TASK STATEMENT: Reproduce the records exactly, but not the pictures.

Data items:
=== Section Start ===

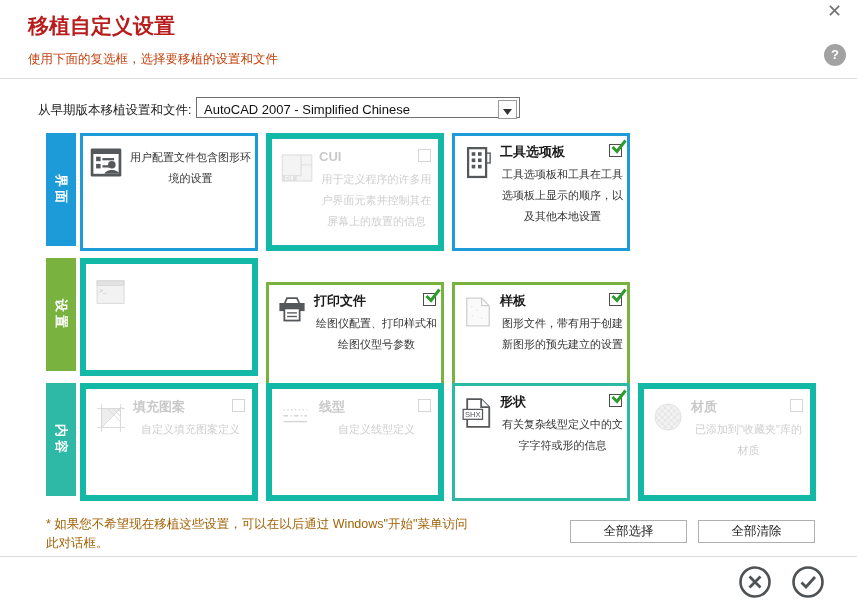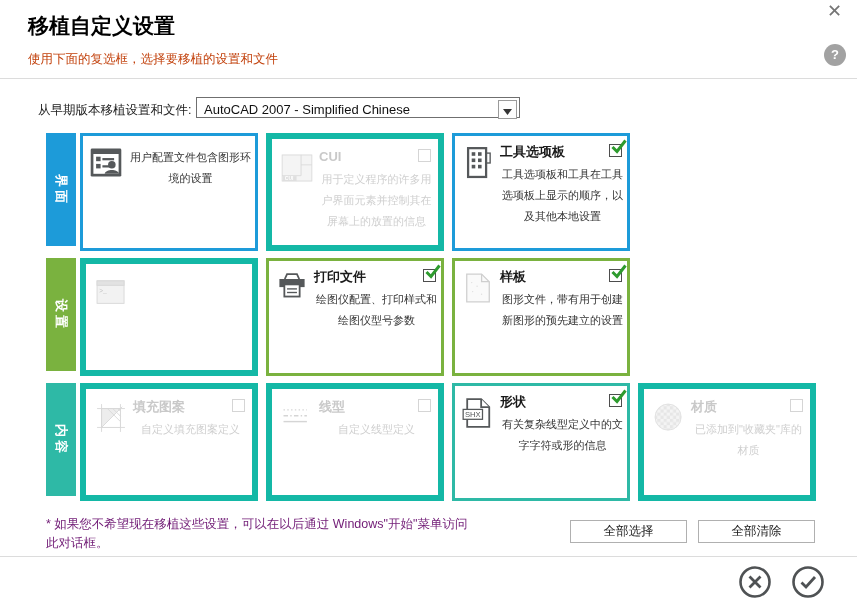--- a/index.html
+++ b/index.html
@@ -1,21 +1,21 @@
 <!DOCTYPE html>
 <html><head>
 <meta charset="utf-8">
 <style>
   * { margin:0; padding:0; box-sizing:border-box; }
   html,body { background:#ffffff; }
   body { font-family:"Liberation Sans","DejaVu Sans",sans-serif; }
   .dialog { position:relative; width:857px; height:608px; background:#ffffff; overflow:hidden; }
 
   .close-x { position:absolute; top:1px; right:15px; font-size:18px; color:#757575; line-height:20px; cursor:default; }
-  .title { position:absolute; left:28px; top:12px; font-size:21px; font-weight:bold; color:#000000; }
+  .title { position:absolute; left:28px; top:12px; font-size:21px; font-weight:bold; color:#b91c1c; }
   .subtitle { position:absolute; left:28px; top:51px; font-size:12.5px; color:#c2410c; }
   .help-btn { position:absolute; left:824px; top:44px; width:22px; height:22px; border-radius:50%;
               background:#a2a2a2; color:#ffffff; font-weight:bold; font-size:13px; text-align:center; line-height:22px; }
   .hr { position:absolute; left:0; width:857px; height:1px; background:#dcdcdc; }
   .hr1 { top:78px; } .hr2 { top:556px; }
 
   .combo-label { position:absolute; left:38px; top:102px; font-size:12.5px; color:#222222; }
   .combo { position:absolute; left:196px; top:97px; width:324px; height:21px; border:1px solid #6f6f6f; background:#ffffff; }
   .combo-value { position:absolute; left:7px; top:0; line-height:23px; font-size:13px; color:#111111; white-space:nowrap; }
   .combo-arrow { position:absolute; right:2px; top:2px; width:19px; height:19px; border:1px solid #9a9a9a; background:#fdfdfd; text-align:center; }
@@ -24,38 +24,38 @@
   .grid-row { position:absolute; left:46px; display:flex; }
   .row-interface { top:133px; } .row-settings { top:258px; } .row-content { top:383px; }
   .tab { width:30px; height:113px; margin-right:4px; display:flex; align-items:center; justify-content:center; flex:none; }
   .tab span { transform:rotate(90deg); color:#ffffff; font-weight:bold; font-size:13px; letter-spacing:3px; white-space:nowrap; }
   .tab-blue { background:#1d9bd9; } .tab-green { background:#7ab23f; } .tab-teal { background:#2eb9a6; }
 
   .card { width:178px; height:118px; margin-right:8px; background:#ffffff;
           border:6px solid #14b8a6; padding:9px 4px 4px 7px; display:flex; }
   .card.selected { border-width:3px; padding:7px 2px 6px 5px; }
   .card.sel-blue  { border-color:#1d9bd9; }
-  .card.sel-green { border-color:#7ab23f; }
+  .card.sel-green { border-color:#7ab23f;margin-top:24px; }
   .card.sel-teal  { border-color:#2eb9a6; }
   .card-icon { width:36px; height:38px; flex:none; margin-right:4px; margin-top:1px; }
   .card-icon svg { width:36px; height:38px; display:block; }
   .card-body { flex:1; min-width:0; }
   .card-head { display:flex; align-items:flex-start; }
   .card-title { flex:1; font-size:13px; font-weight:bold; color:#1a1a1a; line-height:16px; padding-top:1px; }
   .card-desc { font-size:11px; line-height:21px; color:#333333; margin-top:4px; word-break:break-all;text-align:center; }
   .card.disabled .card-title { color:#c9c9c9; }
   .card.disabled .card-desc  { color:#cfcfcf; }
 
   .checkbox { position:relative; width:13px; height:13px; flex:none; border:1px solid #d5d5d5;
               margin-left:4px; margin-top:1px; margin-right:3px; background:#ffffff; }
   .checkbox .chk { display:none; position:absolute; left:1px; top:-6px; }
   .checkbox.on { border-color:#4d4d4d; }
   .checkbox.on .chk { display:block; }
 
-  .note { position:absolute; left:46px; top:515px; width:428px; font-size:12.5px; line-height:19px; color:#701a75; word-break:break-all; }
+  .note { position:absolute; left:46px; top:515px; width:428px; font-size:12.5px; line-height:19px; color:#a16207; word-break:break-all; }
   .btn { position:absolute; top:520px; width:117px; height:23px; border:1px solid #b0b0b0; background:#ffffff;
          font-size:12.5px; color:#1a1a1a; font-family:inherit; cursor:default; }
   .btn-select { left:570px; } .btn-clear { left:698px; }
 
   .circle-btn { position:absolute; top:565px; width:34px; height:34px; }
   .circle-cancel { left:738px; } .circle-ok { left:791px; }
 </style>
 </head>
 <body>
 

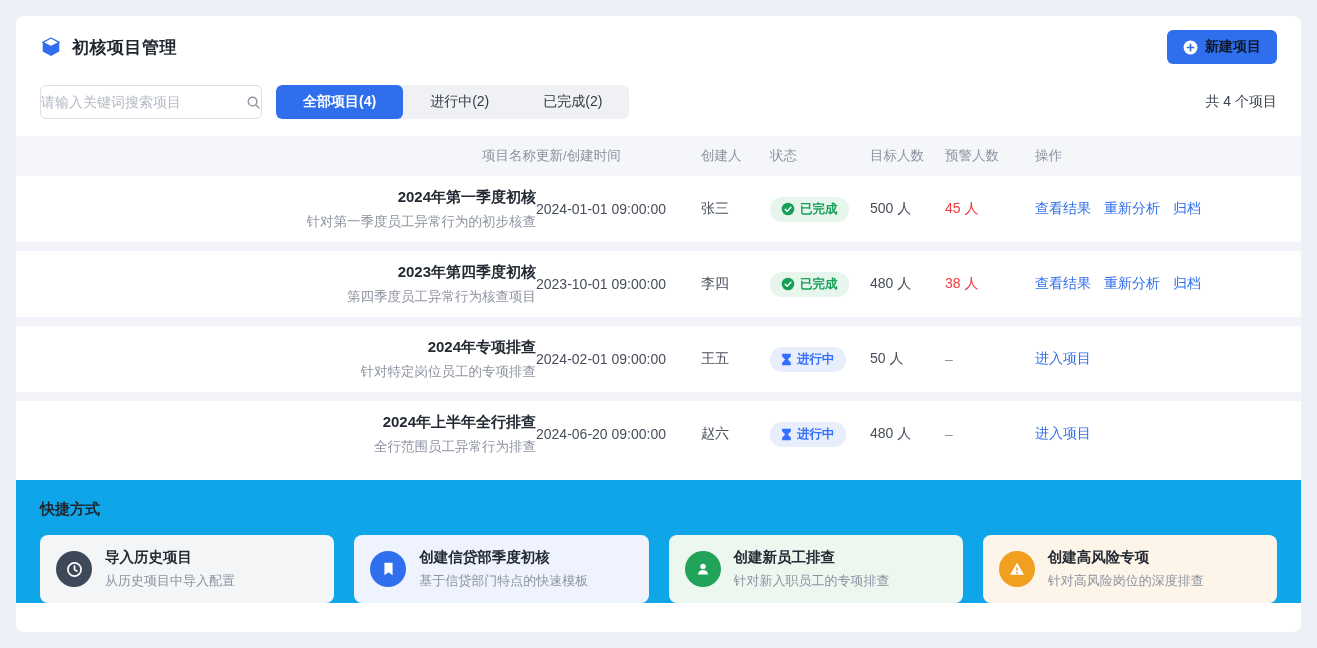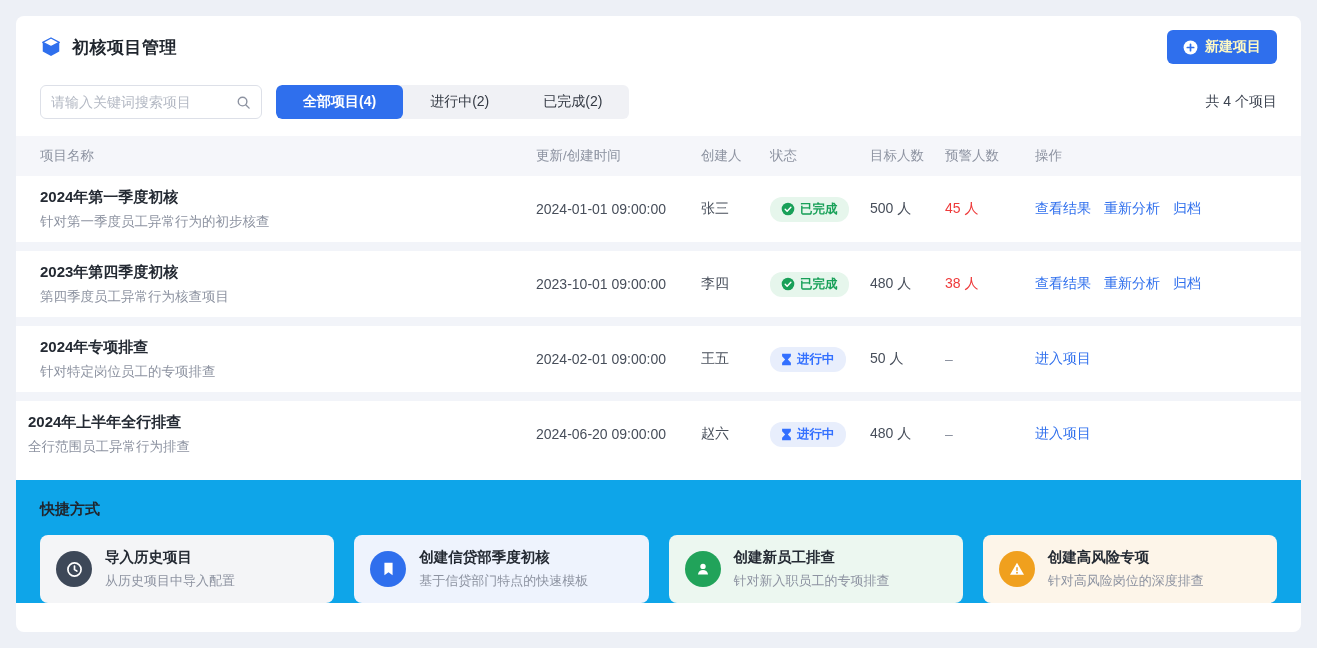--- a/index.html
+++ b/index.html
@@ -18,29 +18,29 @@
   
   .topbar {
     height:62px; display:flex; align-items:center;
     justify-content:space-between; padding:12px 24px;
   }
   .title-wrap { display:flex; align-items:center; gap:10px; }
   .title-wrap h1 { font-size:17px; font-weight:bold; color:#20262e; letter-spacing:.5px; }
   .cube { display:flex; }
   .btn-primary {
     display:flex; align-items:center; gap:7px;
-    background:#2f6fed; color:#fef9c3; border:none; cursor:pointer;
+    background:#2f6fed; color:#0f172a; border:none; cursor:pointer;
     font-size:14px; font-weight:bold; padding:8px 16px; border-radius:6px;
     font-family:inherit;
   }
   
   .toolbar { height:48px; display:flex; align-items:center; gap:14px; padding:0 24px; }
   .search {
     width:222px; height:34px; border:1px solid #dde0e8; border-radius:6px;
-    display:flex; align-items:center; padding:0 10px; background:#fff;
+    display:flex; align-items:center; padding:0 0; background:#fff;
   }
   .search input {
     flex:1; border:none; outline:none; font-size:14px; color:#474e5a;
     font-family:inherit; min-width:0; background:transparent;
   }
   .search input::placeholder { color:#b4b9c4; }
   .tabs { display:flex; background:#f0f1f5; border-radius:6px; overflow:hidden; }
   .tab {
     height:34px; display:flex; align-items:center; padding:0 27px;
     font-size:14px; color:#343a44; cursor:pointer; border-radius:6px; white-space:nowrap;
@@ -48,21 +48,21 @@
   .tab.active { background:#2f6fed; color:#fff; font-weight:bold; }
   .count { margin-left:auto; font-size:14px; color:#3c4350; }
   
   .table-area { margin-top:10px; background:#f2f4f9; }
   .trow { display:flex; align-items:center; padding:0 24px; }
   .thead {
     height:40px; background:#f5f6fa; color:#8d93a1; font-size:13.5px;
   }
   .row { height:66px; background:#fff; margin-bottom:9px; }
   .col { flex:0 0 auto; }
-  .c-name    { flex:1 1 auto; min-width:0; }
+  .c-name    { flex:1 1 auto; min-width:0;text-align:right; }
   .c-time    { width:165px; }
   .c-creator { width:69px; }
   .c-status  { width:100px; }
   .c-target  { width:75px; }
   .c-warn    { width:90px; }
   .c-actions { width:242px; }
   .pname { font-size:15px; font-weight:bold; color:#242a33; line-height:1.35; }
   .pdesc { font-size:13.5px; color:#8d93a1; margin-top:5px; }
   .cell  { font-size:14px; color:#474e5a; }
   .badge {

=== Section End ===

EXPECTED ANSWER:
--- a/index.html
+++ b/index.html
@@ -1,21 +1,21 @@
 <!DOCTYPE html>
 <html><head>
 <meta charset="utf-8">
 <style>
   * { margin:0; padding:0; box-sizing:border-box; }
   html,body { background:#ffffff; }
   body { font-family:"Liberation Sans","DejaVu Sans",sans-serif; }
   .dialog { position:relative; width:857px; height:608px; background:#ffffff; overflow:hidden; }
 
   .close-x { position:absolute; top:1px; right:15px; font-size:18px; color:#757575; line-height:20px; cursor:default; }
-  .title { position:absolute; left:28px; top:12px; font-size:21px; font-weight:bold; color:#000000; }
+  .title { position:absolute; left:28px; top:12px; font-size:21px; font-weight:bold; color:#b91c1c; }
   .subtitle { position:absolute; left:28px; top:51px; font-size:12.5px; color:#c2410c; }
   .help-btn { position:absolute; left:824px; top:44px; width:22px; height:22px; border-radius:50%;
               background:#a2a2a2; color:#ffffff; font-weight:bold; font-size:13px; text-align:center; line-height:22px; }
   .hr { position:absolute; left:0; width:857px; height:1px; background:#dcdcdc; }
   .hr1 { top:78px; } .hr2 { top:556px; }
 
   .combo-label { position:absolute; left:38px; top:102px; font-size:12.5px; color:#222222; }
   .combo { position:absolute; left:196px; top:97px; width:324px; height:21px; border:1px solid #6f6f6f; background:#ffffff; }
   .combo-value { position:absolute; left:7px; top:0; line-height:23px; font-size:13px; color:#111111; white-space:nowrap; }
   .combo-arrow { position:absolute; right:2px; top:2px; width:19px; height:19px; border:1px solid #9a9a9a; background:#fdfdfd; text-align:center; }
@@ -24,38 +24,38 @@
   .grid-row { position:absolute; left:46px; display:flex; }
   .row-interface { top:133px; } .row-settings { top:258px; } .row-content { top:383px; }
   .tab { width:30px; height:113px; margin-right:4px; display:flex; align-items:center; justify-content:center; flex:none; }
   .tab span { transform:rotate(90deg); color:#ffffff; font-weight:bold; font-size:13px; letter-spacing:3px; white-space:nowrap; }
   .tab-blue { background:#1d9bd9; } .tab-green { background:#7ab23f; } .tab-teal { background:#2eb9a6; }
 
   .card { width:178px; height:118px; margin-right:8px; background:#ffffff;
           border:6px solid #14b8a6; padding:9px 4px 4px 7px; display:flex; }
   .card.selected { border-width:3px; padding:7px 2px 6px 5px; }
   .card.sel-blue  { border-color:#1d9bd9; }
-  .card.sel-green { border-color:#7ab23f; }
+  .card.sel-green { border-color:#7ab23f;margin-top:24px; }
   .card.sel-teal  { border-color:#2eb9a6; }
   .card-icon { width:36px; height:38px; flex:none; margin-right:4px; margin-top:1px; }
   .card-icon svg { width:36px; height:38px; display:block; }
   .card-body { flex:1; min-width:0; }
   .card-head { display:flex; align-items:flex-start; }
   .card-title { flex:1; font-size:13px; font-weight:bold; color:#1a1a1a; line-height:16px; padding-top:1px; }
   .card-desc { font-size:11px; line-height:21px; color:#333333; margin-top:4px; word-break:break-all;text-align:center; }
   .card.disabled .card-title { color:#c9c9c9; }
   .card.disabled .card-desc  { color:#cfcfcf; }
 
   .checkbox { position:relative; width:13px; height:13px; flex:none; border:1px solid #d5d5d5;
               margin-left:4px; margin-top:1px; margin-right:3px; background:#ffffff; }
   .checkbox .chk { display:none; position:absolute; left:1px; top:-6px; }
   .checkbox.on { border-color:#4d4d4d; }
   .checkbox.on .chk { display:block; }
 
-  .note { position:absolute; left:46px; top:515px; width:428px; font-size:12.5px; line-height:19px; color:#701a75; word-break:break-all; }
+  .note { position:absolute; left:46px; top:515px; width:428px; font-size:12.5px; line-height:19px; color:#a16207; word-break:break-all; }
   .btn { position:absolute; top:520px; width:117px; height:23px; border:1px solid #b0b0b0; background:#ffffff;
          font-size:12.5px; color:#1a1a1a; font-family:inherit; cursor:default; }
   .btn-select { left:570px; } .btn-clear { left:698px; }
 
   .circle-btn { position:absolute; top:565px; width:34px; height:34px; }
   .circle-cancel { left:738px; } .circle-ok { left:791px; }
 </style>
 </head>
 <body>
 

--- a/index.html
+++ b/index.html
@@ -18,29 +18,29 @@
   
   .topbar {
     height:62px; display:flex; align-items:center;
     justify-content:space-between; padding:12px 24px;
   }
   .title-wrap { display:flex; align-items:center; gap:10px; }
   .title-wrap h1 { font-size:17px; font-weight:bold; color:#20262e; letter-spacing:.5px; }
   .cube { display:flex; }
   .btn-primary {
     display:flex; align-items:center; gap:7px;
-    background:#2f6fed; color:#fef9c3; border:none; cursor:pointer;
+    background:#2f6fed; color:#0f172a; border:none; cursor:pointer;
     font-size:14px; font-weight:bold; padding:8px 16px; border-radius:6px;
     font-family:inherit;
   }
   
   .toolbar { height:48px; display:flex; align-items:center; gap:14px; padding:0 24px; }
   .search {
     width:222px; height:34px; border:1px solid #dde0e8; border-radius:6px;
-    display:flex; align-items:center; padding:0 10px; background:#fff;
+    display:flex; align-items:center; padding:0 0; background:#fff;
   }
   .search input {
     flex:1; border:none; outline:none; font-size:14px; color:#474e5a;
     font-family:inherit; min-width:0; background:transparent;
   }
   .search input::placeholder { color:#b4b9c4; }
   .tabs { display:flex; background:#f0f1f5; border-radius:6px; overflow:hidden; }
   .tab {
     height:34px; display:flex; align-items:center; padding:0 27px;
     font-size:14px; color:#343a44; cursor:pointer; border-radius:6px; white-space:nowrap;
@@ -48,21 +48,21 @@
   .tab.active { background:#2f6fed; color:#fff; font-weight:bold; }
   .count { margin-left:auto; font-size:14px; color:#3c4350; }
   
   .table-area { margin-top:10px; background:#f2f4f9; }
   .trow { display:flex; align-items:center; padding:0 24px; }
   .thead {
     height:40px; background:#f5f6fa; color:#8d93a1; font-size:13.5px;
   }
   .row { height:66px; background:#fff; margin-bottom:9px; }
   .col { flex:0 0 auto; }
-  .c-name    { flex:1 1 auto; min-width:0; }
+  .c-name    { flex:1 1 auto; min-width:0;text-align:right; }
   .c-time    { width:165px; }
   .c-creator { width:69px; }
   .c-status  { width:100px; }
   .c-target  { width:75px; }
   .c-warn    { width:90px; }
   .c-actions { width:242px; }
   .pname { font-size:15px; font-weight:bold; color:#242a33; line-height:1.35; }
   .pdesc { font-size:13.5px; color:#8d93a1; margin-top:5px; }
   .cell  { font-size:14px; color:#474e5a; }
   .badge {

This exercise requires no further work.